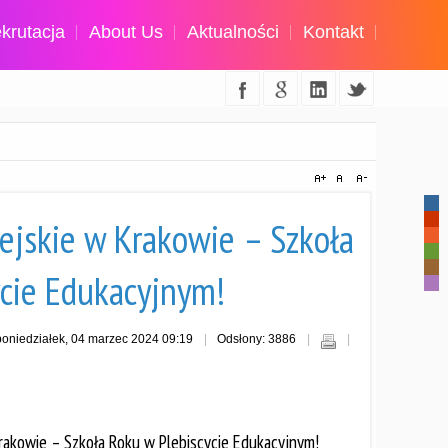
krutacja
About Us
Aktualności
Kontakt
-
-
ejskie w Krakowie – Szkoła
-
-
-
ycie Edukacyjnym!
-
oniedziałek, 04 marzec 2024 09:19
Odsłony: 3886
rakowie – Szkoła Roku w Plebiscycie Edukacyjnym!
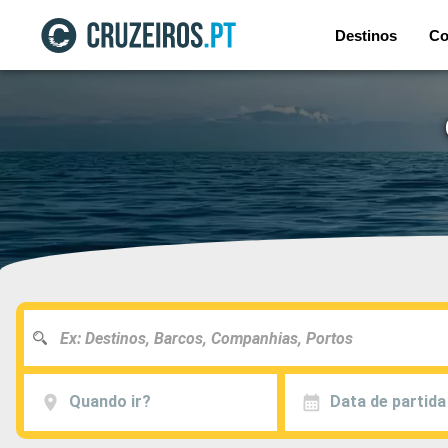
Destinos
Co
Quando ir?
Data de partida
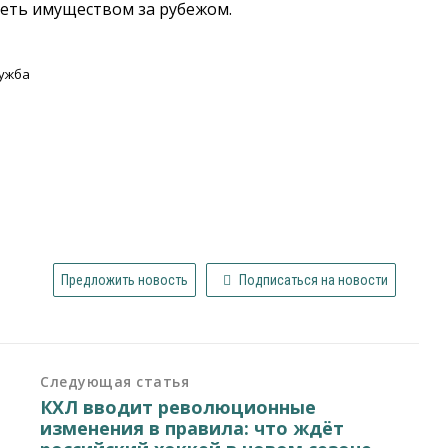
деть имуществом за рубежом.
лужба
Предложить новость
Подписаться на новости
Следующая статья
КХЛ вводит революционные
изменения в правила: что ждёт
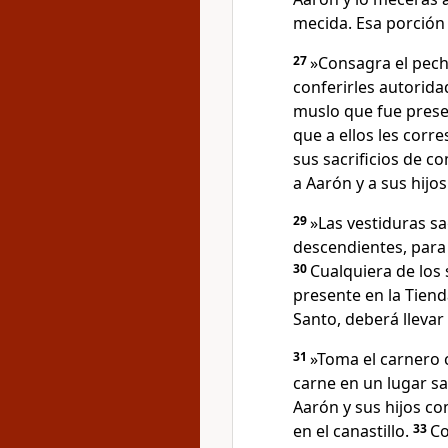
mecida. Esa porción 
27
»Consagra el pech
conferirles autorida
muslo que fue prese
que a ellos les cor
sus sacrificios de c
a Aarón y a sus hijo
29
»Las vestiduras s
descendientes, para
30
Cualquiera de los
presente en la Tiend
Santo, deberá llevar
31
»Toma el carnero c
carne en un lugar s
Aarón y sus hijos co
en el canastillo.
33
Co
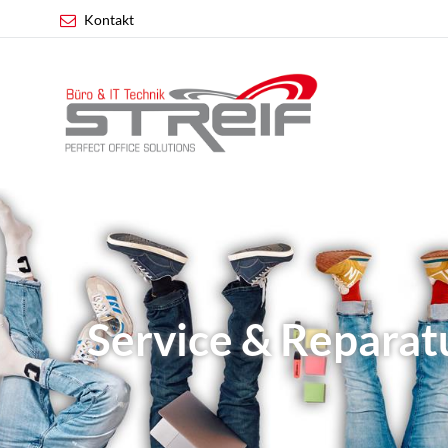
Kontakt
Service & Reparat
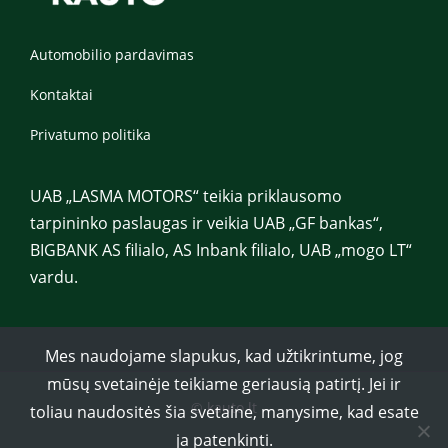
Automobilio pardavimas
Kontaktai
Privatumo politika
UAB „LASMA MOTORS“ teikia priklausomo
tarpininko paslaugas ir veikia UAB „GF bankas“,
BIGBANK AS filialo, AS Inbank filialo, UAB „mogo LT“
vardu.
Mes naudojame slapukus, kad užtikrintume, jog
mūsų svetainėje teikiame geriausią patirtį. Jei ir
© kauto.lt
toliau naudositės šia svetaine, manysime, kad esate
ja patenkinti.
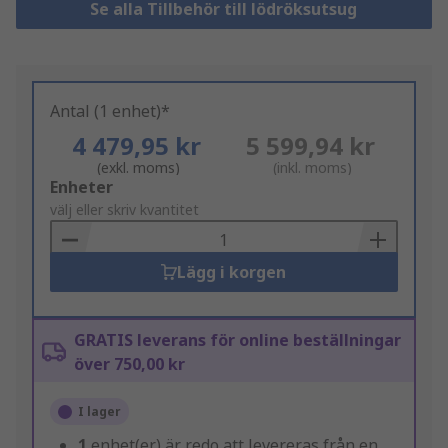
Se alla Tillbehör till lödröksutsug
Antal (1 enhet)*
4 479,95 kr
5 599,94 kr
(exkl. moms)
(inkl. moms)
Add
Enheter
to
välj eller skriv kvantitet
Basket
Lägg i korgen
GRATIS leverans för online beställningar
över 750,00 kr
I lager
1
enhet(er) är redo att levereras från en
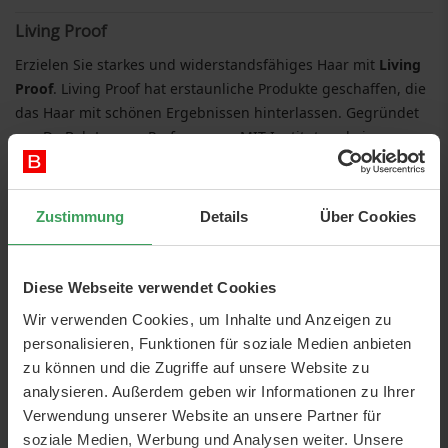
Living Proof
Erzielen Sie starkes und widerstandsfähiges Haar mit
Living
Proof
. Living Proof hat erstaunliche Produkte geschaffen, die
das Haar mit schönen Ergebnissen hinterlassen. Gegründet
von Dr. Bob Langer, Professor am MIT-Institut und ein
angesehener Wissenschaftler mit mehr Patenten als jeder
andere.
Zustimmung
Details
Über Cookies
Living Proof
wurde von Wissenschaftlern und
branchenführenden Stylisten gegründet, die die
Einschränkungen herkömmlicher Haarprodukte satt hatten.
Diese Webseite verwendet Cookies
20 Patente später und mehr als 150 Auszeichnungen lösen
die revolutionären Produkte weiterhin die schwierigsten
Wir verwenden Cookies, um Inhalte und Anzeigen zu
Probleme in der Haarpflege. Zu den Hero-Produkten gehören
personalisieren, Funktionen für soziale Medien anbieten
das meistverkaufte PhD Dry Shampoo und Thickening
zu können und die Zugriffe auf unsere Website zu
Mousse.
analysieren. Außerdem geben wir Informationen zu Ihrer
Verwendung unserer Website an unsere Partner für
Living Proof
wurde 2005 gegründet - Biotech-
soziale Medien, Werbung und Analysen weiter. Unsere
___
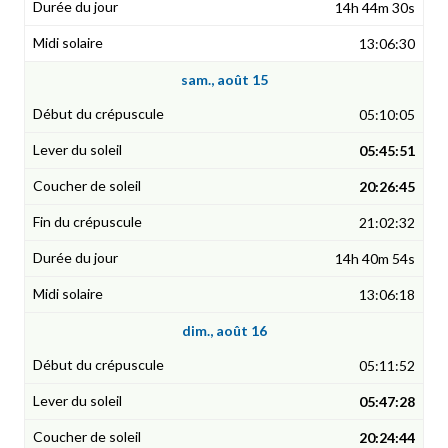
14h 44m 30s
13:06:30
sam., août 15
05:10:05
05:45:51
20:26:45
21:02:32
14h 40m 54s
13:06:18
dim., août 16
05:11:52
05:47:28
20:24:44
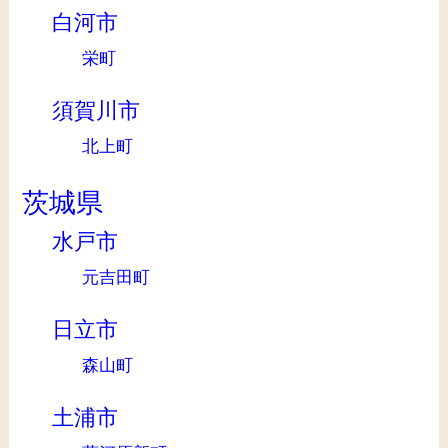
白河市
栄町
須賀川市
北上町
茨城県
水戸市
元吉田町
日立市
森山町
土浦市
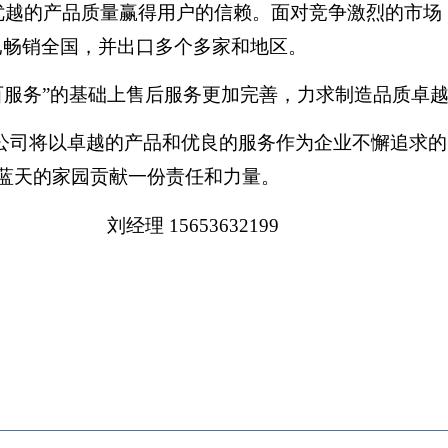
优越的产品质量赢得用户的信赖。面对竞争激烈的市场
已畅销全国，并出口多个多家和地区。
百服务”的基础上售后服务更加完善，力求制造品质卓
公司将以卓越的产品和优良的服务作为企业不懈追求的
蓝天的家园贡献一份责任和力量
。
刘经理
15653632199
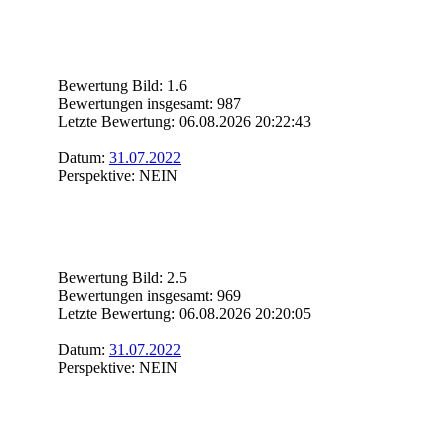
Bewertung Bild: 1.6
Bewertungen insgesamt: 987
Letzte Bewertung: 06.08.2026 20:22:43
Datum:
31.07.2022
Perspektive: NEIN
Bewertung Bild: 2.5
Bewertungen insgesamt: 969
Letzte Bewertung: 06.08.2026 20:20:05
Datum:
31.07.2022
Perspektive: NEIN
___
▶ [What this task involves]: Your reply should consist solely of the lines above from the line containing "en el canastillo." up to and including the line containing "zu können und", reproduced exactly, minus the pictures.

▶ [Task output]:
en el canastillo.
33
Co
Kontakt
Service & Reparat
Automobilio pardavimas
Kontaktai
Privatumo politika
UAB „LASMA MOTORS“ teikia priklausomo
tarpininko paslaugas ir veikia UAB „GF bankas“,
BIGBANK AS filialo, AS Inbank filialo, UAB „mogo LT“
vardu.
Mes naudojame slapukus, kad užtikrintume, jog
mūsų svetainėje teikiame geriausią patirtį. Jei ir
© kauto.lt
toliau naudositės šia svetaine, manysime, kad esate
ja patenkinti.
Se alla Tillbehör till lödröksutsug
Antal (1 enhet)*
4 479,95 kr
5 599,94 kr
(exkl. moms)
(inkl. moms)
Add
Enheter
to
välj eller skriv kvantitet
Basket
Lägg i korgen
GRATIS leverans för online beställningar
över 750,00 kr
I lager
1
enhet(er) är redo att levereras från en
Living Proof
Erzielen Sie starkes und widerstandsfähiges Haar mit
Living
Proof
. Living Proof hat erstaunliche Produkte geschaffen, die
das Haar mit schönen Ergebnissen hinterlassen. Gegründet
von Dr. Bob Langer, Professor am MIT-Institut und ein
angesehener Wissenschaftler mit mehr Patenten als jeder
andere.
Zustimmung
Details
Über Cookies
Living Proof
wurde von Wissenschaftlern und
branchenführenden Stylisten gegründet, die die
Einschränkungen herkömmlicher Haarprodukte satt hatten.
Diese Webseite verwendet Cookies
20 Patente später und mehr als 150 Auszeichnungen lösen
die revolutionären Produkte weiterhin die schwierigsten
Wir verwenden Cookies, um Inhalte und Anzeigen zu
Probleme in der Haarpflege. Zu den Hero-Produkten gehören
personalisieren, Funktionen für soziale Medien anbieten
das meistverkaufte PhD Dry Shampoo und Thickening
zu können und die Zugriffe auf unsere Website zu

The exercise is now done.